Migliaia di persone soffrono la fame e hanno bisogno di assistenza: entro poche ore l’Onu saprà se potrà far partire i primi convogli umanitari, come stabilito dall’accordo di Monaco. Per far partire i convogli sarà necessario negoziare tregue locali con il governo e con i ribelli.
Se gli aiuti non arriveranno, l’effetto sarà ingrossare il fiume di profughi in fuga verso i confini della Turchia e della Giordania.

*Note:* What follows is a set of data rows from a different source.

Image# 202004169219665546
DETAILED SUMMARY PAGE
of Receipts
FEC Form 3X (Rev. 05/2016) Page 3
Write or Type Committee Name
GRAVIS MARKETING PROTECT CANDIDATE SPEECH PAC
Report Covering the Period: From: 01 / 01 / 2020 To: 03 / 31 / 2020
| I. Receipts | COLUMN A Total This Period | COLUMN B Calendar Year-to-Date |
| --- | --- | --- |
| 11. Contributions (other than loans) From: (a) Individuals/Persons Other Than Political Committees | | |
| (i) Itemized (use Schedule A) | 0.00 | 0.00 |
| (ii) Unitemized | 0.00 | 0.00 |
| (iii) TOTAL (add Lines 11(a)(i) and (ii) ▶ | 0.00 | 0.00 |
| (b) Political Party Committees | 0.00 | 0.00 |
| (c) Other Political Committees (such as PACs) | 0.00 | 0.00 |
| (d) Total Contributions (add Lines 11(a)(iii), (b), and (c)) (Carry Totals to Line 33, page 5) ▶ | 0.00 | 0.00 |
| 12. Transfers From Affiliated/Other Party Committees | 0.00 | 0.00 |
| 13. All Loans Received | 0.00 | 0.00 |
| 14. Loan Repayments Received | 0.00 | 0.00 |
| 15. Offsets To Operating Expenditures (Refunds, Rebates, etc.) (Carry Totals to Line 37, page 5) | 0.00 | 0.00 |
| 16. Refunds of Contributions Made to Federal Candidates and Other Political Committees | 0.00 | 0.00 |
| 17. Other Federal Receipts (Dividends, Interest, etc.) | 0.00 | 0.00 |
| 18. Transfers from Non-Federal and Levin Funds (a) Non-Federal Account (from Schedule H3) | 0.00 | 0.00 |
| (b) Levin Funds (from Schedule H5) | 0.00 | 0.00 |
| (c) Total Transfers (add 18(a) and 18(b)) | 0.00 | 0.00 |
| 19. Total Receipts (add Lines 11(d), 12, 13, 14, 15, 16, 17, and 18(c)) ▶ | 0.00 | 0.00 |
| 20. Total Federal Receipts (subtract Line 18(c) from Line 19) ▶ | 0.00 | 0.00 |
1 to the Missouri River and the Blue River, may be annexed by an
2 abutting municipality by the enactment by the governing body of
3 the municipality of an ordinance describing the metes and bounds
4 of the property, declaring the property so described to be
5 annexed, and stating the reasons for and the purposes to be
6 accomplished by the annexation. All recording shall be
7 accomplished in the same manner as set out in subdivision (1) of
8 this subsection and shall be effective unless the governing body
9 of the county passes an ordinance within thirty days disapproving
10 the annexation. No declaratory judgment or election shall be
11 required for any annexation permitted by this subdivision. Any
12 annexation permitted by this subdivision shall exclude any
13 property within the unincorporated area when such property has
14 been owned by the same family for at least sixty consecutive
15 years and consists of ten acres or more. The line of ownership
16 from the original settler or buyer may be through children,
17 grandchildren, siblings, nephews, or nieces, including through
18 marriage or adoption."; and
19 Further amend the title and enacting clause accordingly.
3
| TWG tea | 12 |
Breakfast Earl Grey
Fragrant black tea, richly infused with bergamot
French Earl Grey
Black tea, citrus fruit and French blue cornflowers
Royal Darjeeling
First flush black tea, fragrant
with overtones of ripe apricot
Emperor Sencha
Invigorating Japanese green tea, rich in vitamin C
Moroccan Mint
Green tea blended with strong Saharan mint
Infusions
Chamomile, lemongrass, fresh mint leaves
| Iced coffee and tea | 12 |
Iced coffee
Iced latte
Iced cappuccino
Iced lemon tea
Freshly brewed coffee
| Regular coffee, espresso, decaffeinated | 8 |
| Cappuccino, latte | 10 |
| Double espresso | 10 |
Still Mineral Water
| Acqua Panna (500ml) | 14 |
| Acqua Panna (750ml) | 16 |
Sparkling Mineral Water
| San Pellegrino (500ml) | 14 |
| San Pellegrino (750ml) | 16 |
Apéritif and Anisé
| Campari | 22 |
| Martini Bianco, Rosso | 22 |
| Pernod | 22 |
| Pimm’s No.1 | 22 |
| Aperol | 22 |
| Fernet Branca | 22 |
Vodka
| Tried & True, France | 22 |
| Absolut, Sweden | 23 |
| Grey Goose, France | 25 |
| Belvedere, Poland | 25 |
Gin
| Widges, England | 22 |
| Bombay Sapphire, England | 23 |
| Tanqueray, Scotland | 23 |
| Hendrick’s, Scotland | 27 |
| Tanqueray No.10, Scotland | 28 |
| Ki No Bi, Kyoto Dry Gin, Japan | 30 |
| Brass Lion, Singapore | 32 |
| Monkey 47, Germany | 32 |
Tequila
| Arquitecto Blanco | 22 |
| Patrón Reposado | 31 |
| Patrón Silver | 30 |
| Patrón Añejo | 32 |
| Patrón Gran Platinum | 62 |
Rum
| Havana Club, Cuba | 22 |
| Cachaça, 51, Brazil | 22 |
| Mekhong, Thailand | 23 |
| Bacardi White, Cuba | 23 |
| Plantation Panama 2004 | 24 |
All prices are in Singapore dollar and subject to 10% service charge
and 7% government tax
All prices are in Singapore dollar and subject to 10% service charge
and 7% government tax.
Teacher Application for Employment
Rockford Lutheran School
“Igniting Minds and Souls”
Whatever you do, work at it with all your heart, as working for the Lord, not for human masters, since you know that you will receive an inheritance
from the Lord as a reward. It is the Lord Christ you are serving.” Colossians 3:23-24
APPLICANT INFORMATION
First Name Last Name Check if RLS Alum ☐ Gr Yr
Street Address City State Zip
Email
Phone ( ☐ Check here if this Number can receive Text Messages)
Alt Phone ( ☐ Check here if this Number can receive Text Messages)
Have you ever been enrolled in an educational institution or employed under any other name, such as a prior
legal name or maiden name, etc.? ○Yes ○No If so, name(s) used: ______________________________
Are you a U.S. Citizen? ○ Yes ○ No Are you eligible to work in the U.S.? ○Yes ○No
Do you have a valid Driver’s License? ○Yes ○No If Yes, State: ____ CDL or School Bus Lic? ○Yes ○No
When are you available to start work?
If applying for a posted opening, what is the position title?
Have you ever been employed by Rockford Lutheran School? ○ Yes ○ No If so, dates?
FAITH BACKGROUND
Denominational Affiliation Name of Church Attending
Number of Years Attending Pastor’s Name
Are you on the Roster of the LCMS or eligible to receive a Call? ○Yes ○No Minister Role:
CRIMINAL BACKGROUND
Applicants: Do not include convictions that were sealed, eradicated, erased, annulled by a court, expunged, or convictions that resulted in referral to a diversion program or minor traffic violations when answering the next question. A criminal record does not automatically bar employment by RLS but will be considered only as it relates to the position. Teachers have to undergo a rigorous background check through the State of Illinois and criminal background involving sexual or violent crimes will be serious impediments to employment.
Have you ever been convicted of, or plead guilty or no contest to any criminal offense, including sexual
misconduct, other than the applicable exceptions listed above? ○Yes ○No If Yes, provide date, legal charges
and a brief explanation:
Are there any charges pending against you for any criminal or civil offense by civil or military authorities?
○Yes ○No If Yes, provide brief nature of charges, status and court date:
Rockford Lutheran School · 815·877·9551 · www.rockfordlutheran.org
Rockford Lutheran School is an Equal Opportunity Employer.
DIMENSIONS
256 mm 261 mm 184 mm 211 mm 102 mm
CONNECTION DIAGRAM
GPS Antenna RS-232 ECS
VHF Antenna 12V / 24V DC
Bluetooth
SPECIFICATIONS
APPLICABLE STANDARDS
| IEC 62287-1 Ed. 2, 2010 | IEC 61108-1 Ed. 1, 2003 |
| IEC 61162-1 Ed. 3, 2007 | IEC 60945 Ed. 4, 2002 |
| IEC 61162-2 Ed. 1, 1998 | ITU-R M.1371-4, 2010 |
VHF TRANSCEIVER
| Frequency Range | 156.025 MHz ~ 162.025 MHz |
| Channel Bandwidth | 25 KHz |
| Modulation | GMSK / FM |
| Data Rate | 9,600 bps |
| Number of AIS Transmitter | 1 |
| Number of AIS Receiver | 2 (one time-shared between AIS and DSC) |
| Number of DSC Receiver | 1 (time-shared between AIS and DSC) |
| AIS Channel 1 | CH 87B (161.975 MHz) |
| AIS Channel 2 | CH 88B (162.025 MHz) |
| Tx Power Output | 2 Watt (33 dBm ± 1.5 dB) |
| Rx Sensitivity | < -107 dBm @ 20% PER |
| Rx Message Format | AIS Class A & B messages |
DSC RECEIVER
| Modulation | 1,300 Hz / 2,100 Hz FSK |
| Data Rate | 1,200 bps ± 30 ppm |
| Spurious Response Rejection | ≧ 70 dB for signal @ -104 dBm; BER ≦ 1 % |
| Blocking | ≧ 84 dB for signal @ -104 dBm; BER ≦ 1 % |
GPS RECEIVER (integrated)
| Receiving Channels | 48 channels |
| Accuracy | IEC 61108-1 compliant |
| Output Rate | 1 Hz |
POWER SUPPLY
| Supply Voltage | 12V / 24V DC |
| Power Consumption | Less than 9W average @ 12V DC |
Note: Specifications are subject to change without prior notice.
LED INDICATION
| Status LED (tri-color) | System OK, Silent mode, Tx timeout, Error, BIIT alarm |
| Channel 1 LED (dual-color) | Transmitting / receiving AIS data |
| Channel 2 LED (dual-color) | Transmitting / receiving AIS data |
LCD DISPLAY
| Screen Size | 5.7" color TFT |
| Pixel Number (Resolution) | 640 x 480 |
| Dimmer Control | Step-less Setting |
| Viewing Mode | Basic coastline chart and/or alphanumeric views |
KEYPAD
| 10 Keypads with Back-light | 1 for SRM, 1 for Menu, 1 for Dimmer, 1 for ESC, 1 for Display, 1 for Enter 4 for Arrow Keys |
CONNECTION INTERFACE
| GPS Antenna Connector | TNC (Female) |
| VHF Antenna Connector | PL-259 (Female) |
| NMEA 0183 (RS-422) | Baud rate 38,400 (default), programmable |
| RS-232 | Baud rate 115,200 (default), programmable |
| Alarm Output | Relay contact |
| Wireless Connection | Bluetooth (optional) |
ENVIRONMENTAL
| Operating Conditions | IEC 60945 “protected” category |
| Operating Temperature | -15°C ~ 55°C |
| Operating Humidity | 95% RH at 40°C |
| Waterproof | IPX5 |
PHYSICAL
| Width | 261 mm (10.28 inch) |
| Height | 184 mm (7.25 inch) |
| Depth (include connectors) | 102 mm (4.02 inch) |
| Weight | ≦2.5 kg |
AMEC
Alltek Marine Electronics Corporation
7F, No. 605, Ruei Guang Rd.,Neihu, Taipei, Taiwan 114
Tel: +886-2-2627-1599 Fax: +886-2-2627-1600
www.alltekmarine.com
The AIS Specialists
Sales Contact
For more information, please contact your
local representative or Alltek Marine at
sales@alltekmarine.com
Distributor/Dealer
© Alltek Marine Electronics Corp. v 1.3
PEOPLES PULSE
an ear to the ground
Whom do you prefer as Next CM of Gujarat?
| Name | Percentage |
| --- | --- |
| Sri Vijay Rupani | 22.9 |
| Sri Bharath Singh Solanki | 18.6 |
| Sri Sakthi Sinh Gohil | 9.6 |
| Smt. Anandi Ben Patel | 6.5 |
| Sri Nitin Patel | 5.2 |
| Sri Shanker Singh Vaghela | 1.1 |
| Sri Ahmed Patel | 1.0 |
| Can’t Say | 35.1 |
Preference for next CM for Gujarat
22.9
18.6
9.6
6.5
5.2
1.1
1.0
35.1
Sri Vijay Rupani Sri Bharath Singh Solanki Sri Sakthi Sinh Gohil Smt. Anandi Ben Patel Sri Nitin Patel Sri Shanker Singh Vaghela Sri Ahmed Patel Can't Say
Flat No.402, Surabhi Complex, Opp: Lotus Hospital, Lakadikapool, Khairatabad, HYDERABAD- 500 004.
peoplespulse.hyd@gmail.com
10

Con un effetto che avrà delle conseguenze non solo sulla stabilità della regione mediorientale, ma anche sulla stessa saldezza politica dell’Europa.
Alle conseguenze umanitarie, si affiancano quelle politiche, anche queste ben più ampie dei confini siriani: il conflitto ha accelerato lo scontro diretto tra due fronti regionali. Da una parte l’asse sciita Iran, Iraq, Hezbollah libanesi e milizie sciite afgane sotto la protezione della Russia. Dall’altra un’alleanza non omogenea fra Arabia Saudita, Turchia, Emirati, Qatar che però non ha il pieno sostegno degli Usa.